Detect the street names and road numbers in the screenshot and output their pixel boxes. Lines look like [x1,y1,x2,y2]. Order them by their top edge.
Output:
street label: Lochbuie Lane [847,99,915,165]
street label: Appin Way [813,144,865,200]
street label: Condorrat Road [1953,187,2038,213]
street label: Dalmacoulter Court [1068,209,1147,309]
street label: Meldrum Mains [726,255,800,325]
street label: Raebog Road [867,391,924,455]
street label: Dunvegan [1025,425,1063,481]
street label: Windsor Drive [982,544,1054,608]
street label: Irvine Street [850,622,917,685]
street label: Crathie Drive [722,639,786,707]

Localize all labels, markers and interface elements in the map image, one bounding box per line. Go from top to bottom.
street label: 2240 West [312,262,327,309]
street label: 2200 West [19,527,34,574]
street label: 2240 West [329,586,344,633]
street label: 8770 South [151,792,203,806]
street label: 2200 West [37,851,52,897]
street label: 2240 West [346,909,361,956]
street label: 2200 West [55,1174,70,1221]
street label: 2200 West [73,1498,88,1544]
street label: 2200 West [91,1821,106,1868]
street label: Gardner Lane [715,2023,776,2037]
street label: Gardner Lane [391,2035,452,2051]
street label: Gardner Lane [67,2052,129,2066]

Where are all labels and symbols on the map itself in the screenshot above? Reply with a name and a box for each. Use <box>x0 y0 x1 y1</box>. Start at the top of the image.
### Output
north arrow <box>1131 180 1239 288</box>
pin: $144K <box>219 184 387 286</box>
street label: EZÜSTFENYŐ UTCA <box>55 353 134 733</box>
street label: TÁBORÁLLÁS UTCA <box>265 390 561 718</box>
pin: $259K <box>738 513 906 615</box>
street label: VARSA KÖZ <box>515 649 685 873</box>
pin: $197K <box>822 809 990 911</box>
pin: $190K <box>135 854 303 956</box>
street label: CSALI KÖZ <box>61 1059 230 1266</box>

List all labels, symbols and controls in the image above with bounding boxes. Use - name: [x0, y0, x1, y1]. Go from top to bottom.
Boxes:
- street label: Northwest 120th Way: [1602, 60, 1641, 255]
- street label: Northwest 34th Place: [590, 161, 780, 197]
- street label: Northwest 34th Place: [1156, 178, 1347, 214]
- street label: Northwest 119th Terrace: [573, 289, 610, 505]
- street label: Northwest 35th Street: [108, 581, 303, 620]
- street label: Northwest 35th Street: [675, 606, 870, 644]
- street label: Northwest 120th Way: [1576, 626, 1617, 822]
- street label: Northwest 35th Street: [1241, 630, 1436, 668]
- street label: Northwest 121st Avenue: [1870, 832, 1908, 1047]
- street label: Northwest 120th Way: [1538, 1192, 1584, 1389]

━━━━━━━━

Please write out the lines that run from the one with "List all labels, symbols" to the end of the records, both included, exactly as they appear.

List all labels, symbols and controls in the image above with bounding boxes. Use - name: [x0, y0, x1, y1]. Go from top to bottom.
Boxes:
- street label: Northwest 120th Way: [1602, 60, 1641, 255]
- street label: Northwest 34th Place: [590, 161, 780, 197]
- street label: Northwest 34th Place: [1156, 178, 1347, 214]
- street label: Northwest 119th Terrace: [573, 289, 610, 505]
- street label: Northwest 35th Street: [108, 581, 303, 620]
- street label: Northwest 35th Street: [675, 606, 870, 644]
- street label: Northwest 120th Way: [1576, 626, 1617, 822]
- street label: Northwest 35th Street: [1241, 630, 1436, 668]
- street label: Northwest 121st Avenue: [1870, 832, 1908, 1047]
- street label: Northwest 120th Way: [1538, 1192, 1584, 1389]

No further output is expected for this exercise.